#### [Work item]
Reproduce the lines of the material below, replacing "Login" with "Username" and leaving everything else unchanged. Omit the pictures from your answer.

Data items:
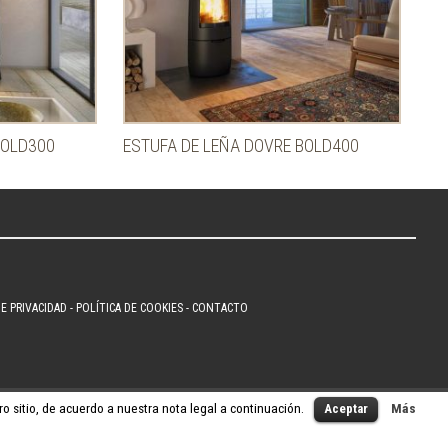
BOLD300
ESTUFA DE LEÑA DOVRE BOLD400
DE PRIVACIDAD
-
POLÍTICA DE COOKIES
-
CONTACTO
o sitio, de acuerdo a nuestra nota legal a continuación.
Aceptar
Más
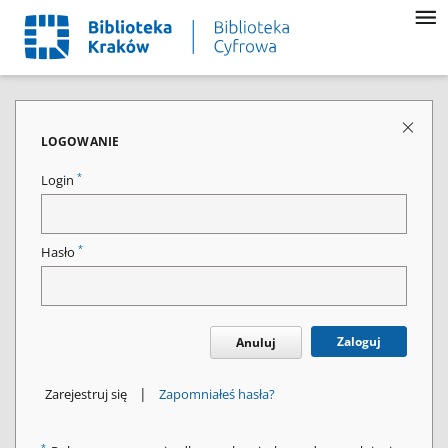
LOGOWANIE
*
Login
*
Hasło
Zaloguj
Anuluj
|
Zarejestruj się
Zapomniałeś hasła?
*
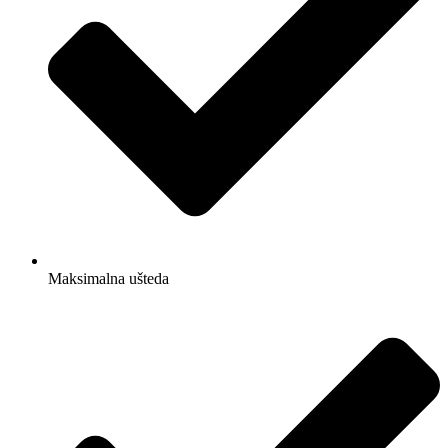
Maksimalna ušteda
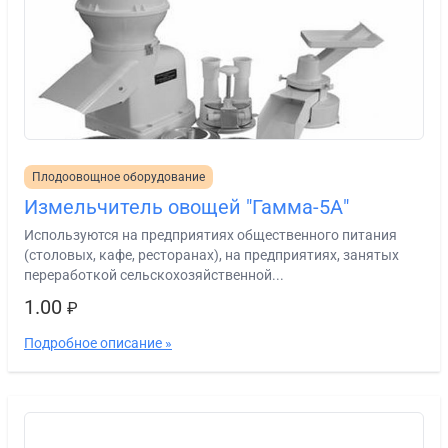
Плодоовощное оборудование
Измельчитель овощей "Гамма-5А"
Используются на предприятиях общественного питания
(столовых, кафе, ресторанах), на предприятиях, занятых
переработкой сельскохозяйственной...
1.00
₽
Подробное описание »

#### [Solution to the exercise]
BOLD300
ESTUFA DE LEÑA DOVRE BOLD400
DE PRIVACIDAD
-
POLÍTICA DE COOKIES
-
CONTACTO
o sitio, de acuerdo a nuestra nota legal a continuación.
Aceptar
Más
LOGOWANIE
*
Username
*
Hasło
Zaloguj
Anuluj
|
Zarejestruj się
Zapomniałeś hasła?
*
Maksimalna ušteda
Плодоовощное оборудование
Измельчитель овощей "Гамма-5А"
Используются на предприятиях общественного питания
(столовых, кафе, ресторанах), на предприятиях, занятых
переработкой сельскохозяйственной...
1.00
₽
Подробное описание »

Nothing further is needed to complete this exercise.